SELECTED EXCERPT
Your torch should be cleaned of loose crud before melting your gold. Run fine abrasive cloth over it until it's very clean, then wipe it down with a damp cloth to remove any traces of dust. Think clean every inch of the operation-----otherwise you undo all the hard work you've done getting your gold pure. 

Your other option is to operate a small gold cell, but you must have several ounces of pure gold for the electrolyte.. That is likely not a viable choice for you at this point in time. 

Harold

Classics never die. :wink:


----------



## jhize (May 7, 2008)

Wow.

Thank you both so much. Yes, it seems like alot. But, anything worth doing is worth doing right. 

FYI. I'm not presently considering starting a refining service. I am starting off with this as a hobby and the intent of learning only. I am currently pursuing a BS in chemical engineering (still taking prereqs). 

I'm having difficulty determining how much material (fingers only) would be needed to produce an ounce of gold. Is the powder weight the same as post-melting weight?

Once I have that approximation, I'm curious to see how the cost per pound (of fingers) compares to the market price.

Thanks again.


----------



## Rag and Bone (May 7, 2008)

Fingers run from ~1-3g per pound. You don't lose gold when you melt it. If you are refering to the ebay market price, you will be hard pressed to make any money.


----------



## Harold_V (May 7, 2008)

jhize said:


> FYI. I'm not presently considering starting a refining service.


I understood that when I posted my message. 

Ralph copied from a previous post I had made some time ago, not long after the forum was founded. My reply was in response to an individual that WAS starting a refining service, thus the confusion. 

Having refined for industry for more than 20 years, I was driven to provide instructions that served me exceedingly well, in the hopes that he could avoid some of the negative aspects of trying to master an art that, up to now, has been kept secret from all but a select few. 

Ralph didn't make it as clear as he might, but has provided a needed service for you. I had failed to link my comments to the proper instructions, having answered your post in haste. 

Regardless of your purpose, you'll find the instructions will lead you to a high level of purity, which is not as easily accomplished as some might suspect. 



> I'm having difficulty determining how much material (fingers only) would be needed to produce an ounce of gold. Is the powder weight the same as post-melting weight?



Considering I avoided running e scrap in my business, I'll leave the answer to the volume of fingers that are required for an ounce for those with experience to reply. As far as the weight of the gold powder as opposed to it's melted weight, you can expect a miniscule loss in melting. The gold tends to be somewhat reactive, and often sparks, tossing minute particles of gold out of the dish. I had a practice of melting my powder in a melting tray, one that caught the tiny balls of gold. 

If you do your melting in a confined area, a simple cleanup afterwards will recover the bulk of losses, which are relatively small in the scheme of things.

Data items
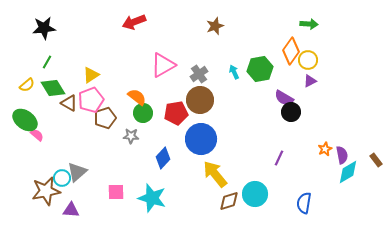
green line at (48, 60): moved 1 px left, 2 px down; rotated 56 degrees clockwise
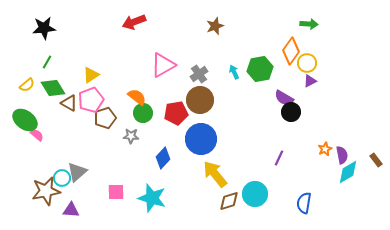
yellow circle at (308, 60): moved 1 px left, 3 px down
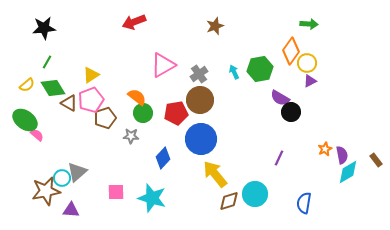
purple semicircle at (284, 98): moved 4 px left
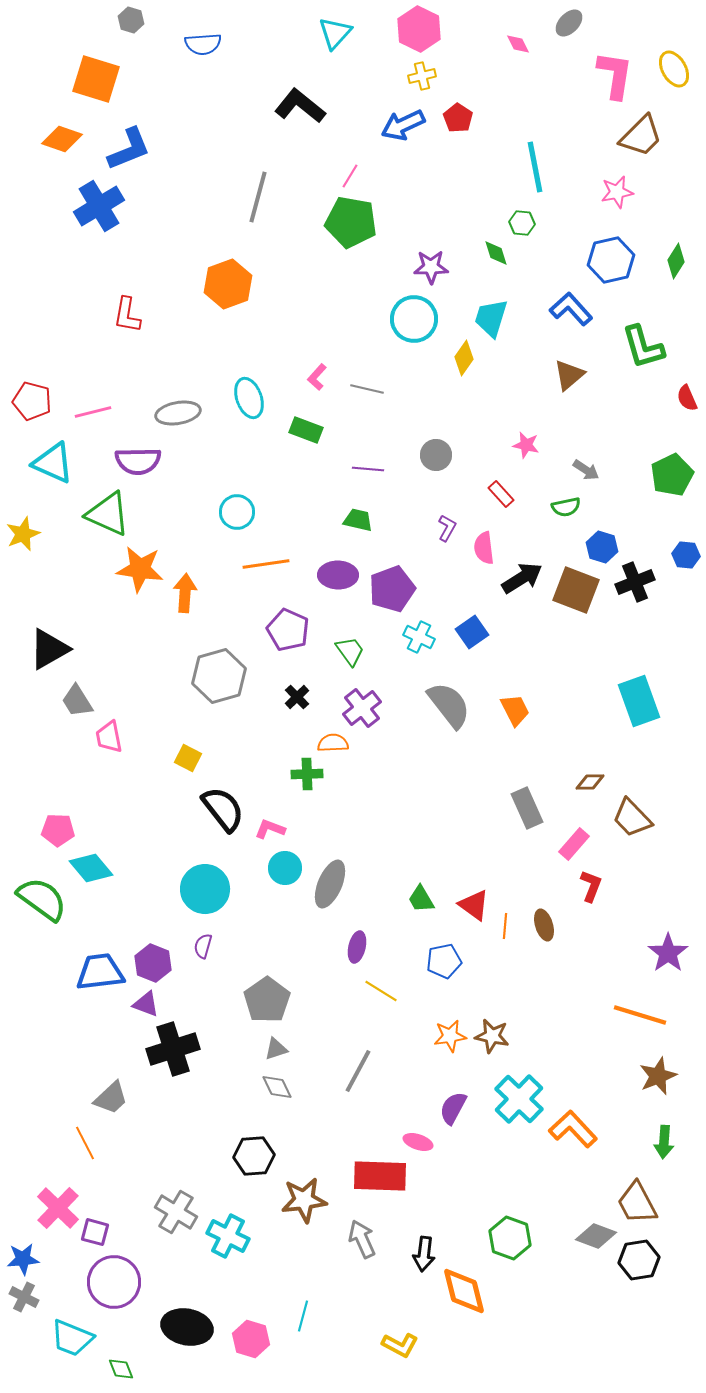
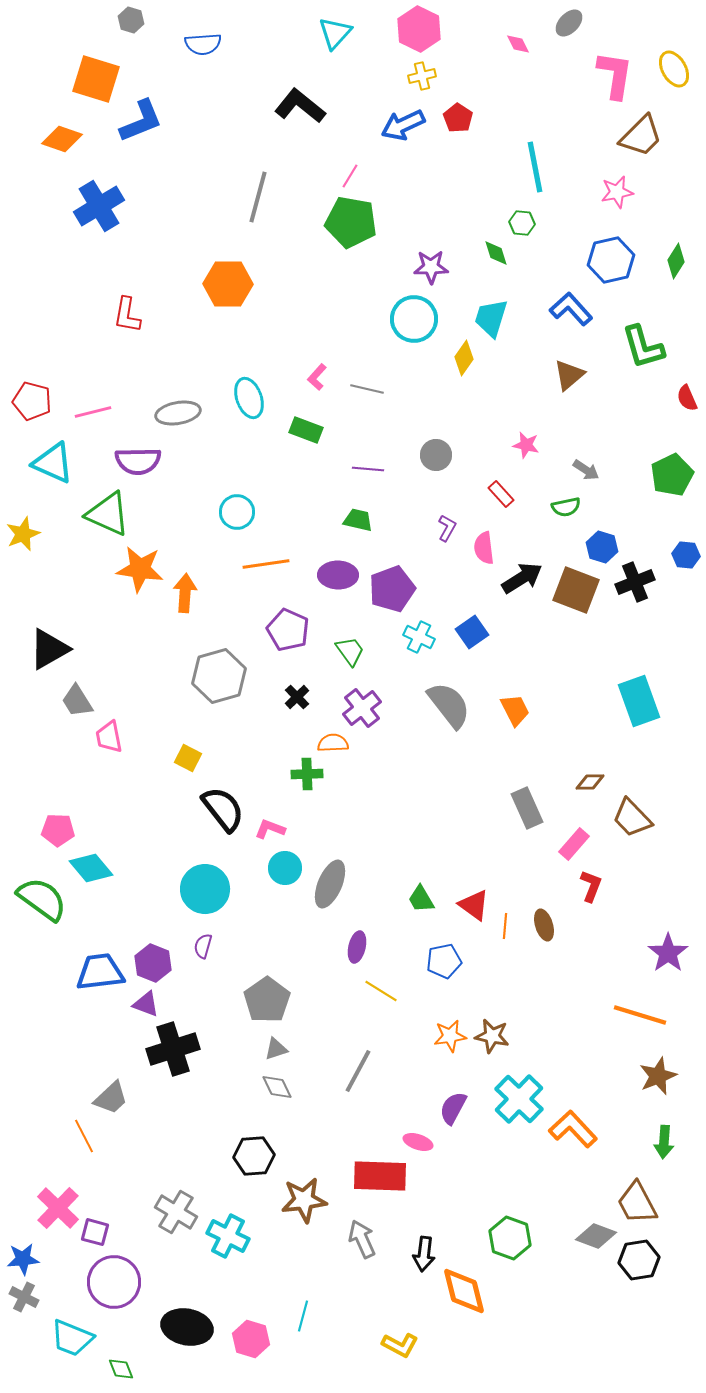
blue L-shape at (129, 149): moved 12 px right, 28 px up
orange hexagon at (228, 284): rotated 21 degrees clockwise
orange line at (85, 1143): moved 1 px left, 7 px up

SHORT TASK A
Repeat the passage of the gold-refining thread between "Your torch should" and "point in time.", inclusive.
SHORT TASK B
Carry on the gold-refining thread from the point at which it stops.

WRITTEN RESPONSE A
Your torch should be cleaned of loose crud before melting your gold. Run fine abrasive cloth over it until it's very clean, then wipe it down with a damp cloth to remove any traces of dust. Think clean every inch of the operation-----otherwise you undo all the hard work you've done getting your gold pure. 

Your other option is to operate a small gold cell, but you must have several ounces of pure gold for the electrolyte.. That is likely not a viable choice for you at this point in time.

WRITTEN RESPONSE B
If your gold is not pure, and it gets well oxidized in the process of melting, you can safely assume that the borax that is present will absorb some of the oxides. The losses will be small, once again, but there are losses. I would expect well under 1%, but never did a study. 

Don't make the mistake of weighing your gold powder if it has not been force dried by considerable heat. You'll come to understand that it holds a reasonable amount of acid once air dried, in spite of having been well washed. Only by heating well above the boiling point of water will the gold be dried totally. You can do that by drying the gold in the beaker, after it has been washed. Do so carefully, with the lowest possible flame on our hotplate, for the wet gold often forms steam pockets and will pop gold out of the beaker. Swirl the beaker on a regular basis until you see all free water has been evaporated. Once that has occurred, you can raise the temperature of the previously low flame, to heat the gold quickly. Keep swirling occasionally, to insure that the traces of minerals that are in the water do not cake the gold to the beaker. The traces of contaminants should not enter the gold when it is melted, instead being absorbed by the flux cover in the dish. My experience indicates they are not a problem, but my water also contained no iron or manganese. 

How about a report on your first venture? Pictures would be welcome. 

Luck!

Harold


----------



## jhize (May 7, 2008)

Harold,

You advice and experience is priceless. I will keep you informed of my progress. This forum is awesome. 

I'm going to attempt to consolidate all the info I have gathered for the AP process into a "recipe" format. I think this will help me along. I've found that some small steps (like the drying process above) are left ou of some of the videos and posts I've seen.

I'm pretty sure lazersteve has this covered in his DVDs but I haven't ordered them yet.

Thanks again !


----------



## Anonymous (May 7, 2008)

For precipitating gold from AuCl3, can you use magnesium in a single replacement reaction? If it worked, the only drawback I can see is if some Mg didn't dissolve & was mixed with the gold, but washing with HCl & filtering would remove any excess Mg.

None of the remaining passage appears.